Riesiges Windrad in Mainzer Altstadt?

Nach dem goldenen Wohnturm jetzt das riesige Windrad: Ein weiteres Plakat in der Großen Langgasse sorgt für Verwirrung. Doch was steckt dahinter?

Riesiges Windrad in Mainzer Altstadt?

Vor zwei Wochen sorgten die Pläne für einen goldenen Turm in der Großen Langgasse für Irritationen (wir berichteten). „Innovatives Wohnen im Herzen der Stadt“, hieß es auf einem Plakat an der Baustelle. Ob es sich wirklich um ein Bauprojekt oder doch um eine ganz andere Art von Projekt handelt, blieb zunächst ein Rätsel.

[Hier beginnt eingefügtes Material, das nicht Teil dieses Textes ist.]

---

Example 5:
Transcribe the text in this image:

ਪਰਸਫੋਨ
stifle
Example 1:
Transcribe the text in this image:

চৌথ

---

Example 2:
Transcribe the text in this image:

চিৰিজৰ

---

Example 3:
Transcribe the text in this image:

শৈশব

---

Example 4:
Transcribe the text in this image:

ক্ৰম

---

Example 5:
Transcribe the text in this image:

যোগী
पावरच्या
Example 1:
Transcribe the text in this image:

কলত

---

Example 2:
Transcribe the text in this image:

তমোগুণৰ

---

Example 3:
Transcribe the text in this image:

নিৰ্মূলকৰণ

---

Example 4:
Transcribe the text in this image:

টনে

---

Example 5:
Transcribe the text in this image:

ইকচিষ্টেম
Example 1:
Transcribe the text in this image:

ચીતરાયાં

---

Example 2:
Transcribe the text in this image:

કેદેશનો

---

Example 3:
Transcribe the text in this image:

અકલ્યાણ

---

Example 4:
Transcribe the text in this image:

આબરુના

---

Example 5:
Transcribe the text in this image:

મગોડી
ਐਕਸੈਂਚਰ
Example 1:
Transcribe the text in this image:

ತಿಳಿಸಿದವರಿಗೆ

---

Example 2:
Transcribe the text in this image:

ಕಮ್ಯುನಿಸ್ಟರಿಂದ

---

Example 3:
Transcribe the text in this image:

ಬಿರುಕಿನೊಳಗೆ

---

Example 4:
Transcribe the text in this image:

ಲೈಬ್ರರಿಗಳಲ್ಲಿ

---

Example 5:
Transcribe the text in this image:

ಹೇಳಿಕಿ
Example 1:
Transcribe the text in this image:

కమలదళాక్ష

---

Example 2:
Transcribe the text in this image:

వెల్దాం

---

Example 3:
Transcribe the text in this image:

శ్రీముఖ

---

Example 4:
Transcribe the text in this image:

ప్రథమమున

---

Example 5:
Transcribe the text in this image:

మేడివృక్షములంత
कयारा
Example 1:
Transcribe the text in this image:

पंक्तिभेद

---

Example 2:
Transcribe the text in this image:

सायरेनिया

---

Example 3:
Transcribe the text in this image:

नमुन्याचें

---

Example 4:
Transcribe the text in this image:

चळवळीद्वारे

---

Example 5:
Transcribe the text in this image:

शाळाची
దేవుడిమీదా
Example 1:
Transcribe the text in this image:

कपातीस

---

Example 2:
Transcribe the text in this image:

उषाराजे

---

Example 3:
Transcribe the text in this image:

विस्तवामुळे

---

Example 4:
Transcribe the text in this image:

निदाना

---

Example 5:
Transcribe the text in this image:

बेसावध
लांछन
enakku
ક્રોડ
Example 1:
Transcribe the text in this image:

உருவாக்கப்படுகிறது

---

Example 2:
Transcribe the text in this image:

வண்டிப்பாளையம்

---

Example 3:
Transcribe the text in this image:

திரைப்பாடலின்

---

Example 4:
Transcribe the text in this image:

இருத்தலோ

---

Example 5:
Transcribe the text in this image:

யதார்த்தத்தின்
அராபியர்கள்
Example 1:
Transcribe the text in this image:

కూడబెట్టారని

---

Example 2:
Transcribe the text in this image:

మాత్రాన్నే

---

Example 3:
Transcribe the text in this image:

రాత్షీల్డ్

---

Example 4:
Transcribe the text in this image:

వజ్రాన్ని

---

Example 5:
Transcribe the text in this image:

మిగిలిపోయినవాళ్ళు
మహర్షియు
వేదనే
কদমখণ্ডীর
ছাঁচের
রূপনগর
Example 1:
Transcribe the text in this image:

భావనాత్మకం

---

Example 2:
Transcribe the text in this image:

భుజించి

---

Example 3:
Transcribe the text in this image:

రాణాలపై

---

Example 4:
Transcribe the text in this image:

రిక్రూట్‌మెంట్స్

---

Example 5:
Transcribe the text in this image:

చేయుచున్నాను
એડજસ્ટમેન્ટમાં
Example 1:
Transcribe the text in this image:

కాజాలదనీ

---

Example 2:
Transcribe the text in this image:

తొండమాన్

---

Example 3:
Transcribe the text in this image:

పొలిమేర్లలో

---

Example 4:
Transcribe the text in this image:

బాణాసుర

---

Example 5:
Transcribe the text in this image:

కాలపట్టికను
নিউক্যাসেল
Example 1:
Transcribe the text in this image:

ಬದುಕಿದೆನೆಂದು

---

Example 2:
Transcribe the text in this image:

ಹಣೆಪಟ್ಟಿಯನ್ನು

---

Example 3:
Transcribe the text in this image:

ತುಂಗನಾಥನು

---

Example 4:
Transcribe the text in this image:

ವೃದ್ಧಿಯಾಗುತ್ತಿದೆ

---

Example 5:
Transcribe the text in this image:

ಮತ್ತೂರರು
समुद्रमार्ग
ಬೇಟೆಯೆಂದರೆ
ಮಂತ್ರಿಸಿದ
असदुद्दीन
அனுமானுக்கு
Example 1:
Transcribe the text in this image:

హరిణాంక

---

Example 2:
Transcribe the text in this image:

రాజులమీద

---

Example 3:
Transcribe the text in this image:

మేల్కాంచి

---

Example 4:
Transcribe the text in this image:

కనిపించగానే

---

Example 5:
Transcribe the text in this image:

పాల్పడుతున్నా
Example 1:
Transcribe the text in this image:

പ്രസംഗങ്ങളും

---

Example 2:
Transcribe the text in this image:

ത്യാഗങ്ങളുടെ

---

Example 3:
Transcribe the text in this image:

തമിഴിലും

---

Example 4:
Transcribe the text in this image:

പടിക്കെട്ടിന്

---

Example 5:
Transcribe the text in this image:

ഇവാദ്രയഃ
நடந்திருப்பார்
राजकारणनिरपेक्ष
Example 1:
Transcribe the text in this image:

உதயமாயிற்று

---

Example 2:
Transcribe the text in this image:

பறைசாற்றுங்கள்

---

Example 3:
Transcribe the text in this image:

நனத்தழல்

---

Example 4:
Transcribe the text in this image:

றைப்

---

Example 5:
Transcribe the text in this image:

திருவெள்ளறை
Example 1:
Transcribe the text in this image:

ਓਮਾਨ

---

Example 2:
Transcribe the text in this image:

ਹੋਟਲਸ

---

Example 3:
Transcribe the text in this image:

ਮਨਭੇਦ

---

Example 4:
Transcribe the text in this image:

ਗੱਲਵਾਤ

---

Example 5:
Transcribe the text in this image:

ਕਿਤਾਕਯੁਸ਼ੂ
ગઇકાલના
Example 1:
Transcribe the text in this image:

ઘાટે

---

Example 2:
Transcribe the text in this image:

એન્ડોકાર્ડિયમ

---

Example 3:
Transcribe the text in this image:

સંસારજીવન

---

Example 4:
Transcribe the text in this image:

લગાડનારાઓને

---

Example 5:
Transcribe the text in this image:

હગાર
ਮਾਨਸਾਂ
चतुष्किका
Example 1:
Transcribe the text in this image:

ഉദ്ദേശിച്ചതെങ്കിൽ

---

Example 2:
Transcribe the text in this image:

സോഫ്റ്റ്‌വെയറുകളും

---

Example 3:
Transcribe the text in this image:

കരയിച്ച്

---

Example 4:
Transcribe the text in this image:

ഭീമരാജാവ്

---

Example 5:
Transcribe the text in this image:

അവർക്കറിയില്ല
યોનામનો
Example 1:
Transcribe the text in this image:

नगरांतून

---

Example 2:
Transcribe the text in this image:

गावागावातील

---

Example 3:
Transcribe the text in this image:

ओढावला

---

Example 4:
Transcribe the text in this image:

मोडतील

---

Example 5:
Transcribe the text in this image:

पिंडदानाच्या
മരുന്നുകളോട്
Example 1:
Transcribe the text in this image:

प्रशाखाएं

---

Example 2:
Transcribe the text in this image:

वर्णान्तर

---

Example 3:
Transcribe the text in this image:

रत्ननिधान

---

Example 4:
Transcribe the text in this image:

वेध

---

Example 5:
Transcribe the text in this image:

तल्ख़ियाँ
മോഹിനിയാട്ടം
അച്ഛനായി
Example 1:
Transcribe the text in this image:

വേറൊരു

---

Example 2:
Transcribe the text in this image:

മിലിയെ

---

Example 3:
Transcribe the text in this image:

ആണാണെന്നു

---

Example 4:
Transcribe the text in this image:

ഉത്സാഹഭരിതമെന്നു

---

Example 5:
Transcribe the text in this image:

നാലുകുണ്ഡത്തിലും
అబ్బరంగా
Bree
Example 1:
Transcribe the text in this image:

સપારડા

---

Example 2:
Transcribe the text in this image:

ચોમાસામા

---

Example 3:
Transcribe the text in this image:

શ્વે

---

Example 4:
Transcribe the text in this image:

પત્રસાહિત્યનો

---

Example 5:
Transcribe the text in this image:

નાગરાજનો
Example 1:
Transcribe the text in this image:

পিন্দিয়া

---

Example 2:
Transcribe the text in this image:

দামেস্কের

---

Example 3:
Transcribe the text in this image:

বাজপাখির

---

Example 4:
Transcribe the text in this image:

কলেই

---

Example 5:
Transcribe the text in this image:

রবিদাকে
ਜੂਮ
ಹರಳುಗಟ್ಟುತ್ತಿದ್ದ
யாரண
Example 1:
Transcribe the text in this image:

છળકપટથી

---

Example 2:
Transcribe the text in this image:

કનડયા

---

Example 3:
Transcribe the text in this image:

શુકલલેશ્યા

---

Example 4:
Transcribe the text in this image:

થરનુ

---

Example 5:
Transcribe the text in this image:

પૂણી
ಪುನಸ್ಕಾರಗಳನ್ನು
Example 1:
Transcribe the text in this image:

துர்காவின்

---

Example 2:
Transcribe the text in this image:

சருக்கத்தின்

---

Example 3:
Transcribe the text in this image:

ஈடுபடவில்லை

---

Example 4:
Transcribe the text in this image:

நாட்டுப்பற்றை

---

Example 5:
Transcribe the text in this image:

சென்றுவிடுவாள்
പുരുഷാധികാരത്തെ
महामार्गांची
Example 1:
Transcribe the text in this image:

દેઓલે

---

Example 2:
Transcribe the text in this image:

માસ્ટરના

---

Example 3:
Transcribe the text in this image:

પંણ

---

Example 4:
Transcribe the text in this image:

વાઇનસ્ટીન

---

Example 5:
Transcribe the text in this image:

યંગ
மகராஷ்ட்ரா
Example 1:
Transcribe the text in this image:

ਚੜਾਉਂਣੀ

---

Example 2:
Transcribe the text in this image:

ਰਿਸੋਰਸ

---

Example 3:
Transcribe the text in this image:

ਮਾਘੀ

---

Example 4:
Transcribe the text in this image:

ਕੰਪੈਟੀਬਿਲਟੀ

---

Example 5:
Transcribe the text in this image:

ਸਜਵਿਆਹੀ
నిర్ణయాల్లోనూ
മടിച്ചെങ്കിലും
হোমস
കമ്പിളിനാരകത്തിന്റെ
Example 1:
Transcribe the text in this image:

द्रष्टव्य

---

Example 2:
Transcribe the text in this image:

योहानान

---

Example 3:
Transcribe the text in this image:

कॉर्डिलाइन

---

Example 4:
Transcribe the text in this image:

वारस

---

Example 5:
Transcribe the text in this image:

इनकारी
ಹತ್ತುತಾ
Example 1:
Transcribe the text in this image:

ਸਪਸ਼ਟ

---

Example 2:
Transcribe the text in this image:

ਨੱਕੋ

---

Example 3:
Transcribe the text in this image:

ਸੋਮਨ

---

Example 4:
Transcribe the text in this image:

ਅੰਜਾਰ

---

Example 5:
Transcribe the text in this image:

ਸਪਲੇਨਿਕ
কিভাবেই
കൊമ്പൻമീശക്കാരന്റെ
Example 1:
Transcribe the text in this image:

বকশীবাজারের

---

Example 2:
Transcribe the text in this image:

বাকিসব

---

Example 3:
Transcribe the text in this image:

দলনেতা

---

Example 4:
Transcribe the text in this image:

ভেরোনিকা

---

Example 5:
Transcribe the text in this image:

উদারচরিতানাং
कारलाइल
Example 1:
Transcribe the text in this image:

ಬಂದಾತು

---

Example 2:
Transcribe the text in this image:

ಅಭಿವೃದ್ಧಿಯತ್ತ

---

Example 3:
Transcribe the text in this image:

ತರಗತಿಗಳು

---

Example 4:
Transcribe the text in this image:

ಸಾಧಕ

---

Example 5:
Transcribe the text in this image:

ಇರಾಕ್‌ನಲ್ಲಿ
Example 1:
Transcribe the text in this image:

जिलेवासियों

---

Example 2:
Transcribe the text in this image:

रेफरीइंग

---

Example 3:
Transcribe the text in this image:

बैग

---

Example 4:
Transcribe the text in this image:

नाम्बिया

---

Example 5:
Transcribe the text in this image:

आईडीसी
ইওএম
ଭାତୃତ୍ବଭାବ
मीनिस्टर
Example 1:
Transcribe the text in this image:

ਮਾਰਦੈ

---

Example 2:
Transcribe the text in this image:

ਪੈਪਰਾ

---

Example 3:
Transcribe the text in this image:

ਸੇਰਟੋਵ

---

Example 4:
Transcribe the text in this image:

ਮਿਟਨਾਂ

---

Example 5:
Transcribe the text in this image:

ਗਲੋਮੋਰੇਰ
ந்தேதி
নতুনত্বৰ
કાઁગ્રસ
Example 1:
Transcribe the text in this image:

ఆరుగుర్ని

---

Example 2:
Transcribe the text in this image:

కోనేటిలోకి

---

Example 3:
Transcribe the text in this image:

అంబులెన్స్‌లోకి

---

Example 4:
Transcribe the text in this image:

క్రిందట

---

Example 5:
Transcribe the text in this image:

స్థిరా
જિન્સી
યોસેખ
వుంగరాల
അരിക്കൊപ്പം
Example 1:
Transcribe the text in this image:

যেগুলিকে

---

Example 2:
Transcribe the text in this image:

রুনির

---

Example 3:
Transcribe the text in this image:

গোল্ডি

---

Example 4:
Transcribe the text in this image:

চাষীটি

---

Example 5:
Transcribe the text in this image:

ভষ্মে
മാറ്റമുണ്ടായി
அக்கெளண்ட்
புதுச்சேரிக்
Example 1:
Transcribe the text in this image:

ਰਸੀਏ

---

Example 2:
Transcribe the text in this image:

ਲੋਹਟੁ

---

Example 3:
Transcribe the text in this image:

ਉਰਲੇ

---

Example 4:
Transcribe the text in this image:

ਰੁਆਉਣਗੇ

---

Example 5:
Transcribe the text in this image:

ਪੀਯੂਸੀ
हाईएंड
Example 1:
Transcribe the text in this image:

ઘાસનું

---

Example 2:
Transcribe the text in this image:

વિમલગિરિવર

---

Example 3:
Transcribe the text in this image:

Zwei Wochen später ist allerdings von dem Wohnturm keine Rede mehr. Denn die verantwortliche Webseite „Mainz4all“ präsentiert jetzt ein neues Projekt an selber Stelle: ein riesiges Windrad. „Energie aus der Nachbarschaft: sauber, sicher, unabhängig“, steht dabei. „Mit nachhaltiger Energieerzeugung inmitten der Stadt nimmt Mainz die Energiewende in die Hand.“ Das Projekt sei einzigartig in Deutschland, die gewonnene Energie werde direkt in das lokale Stromnetz eingespeist. Für alle im Umkreis von 1000 Metern lebenden Bürger bedeute dies: kostenlosen Strom.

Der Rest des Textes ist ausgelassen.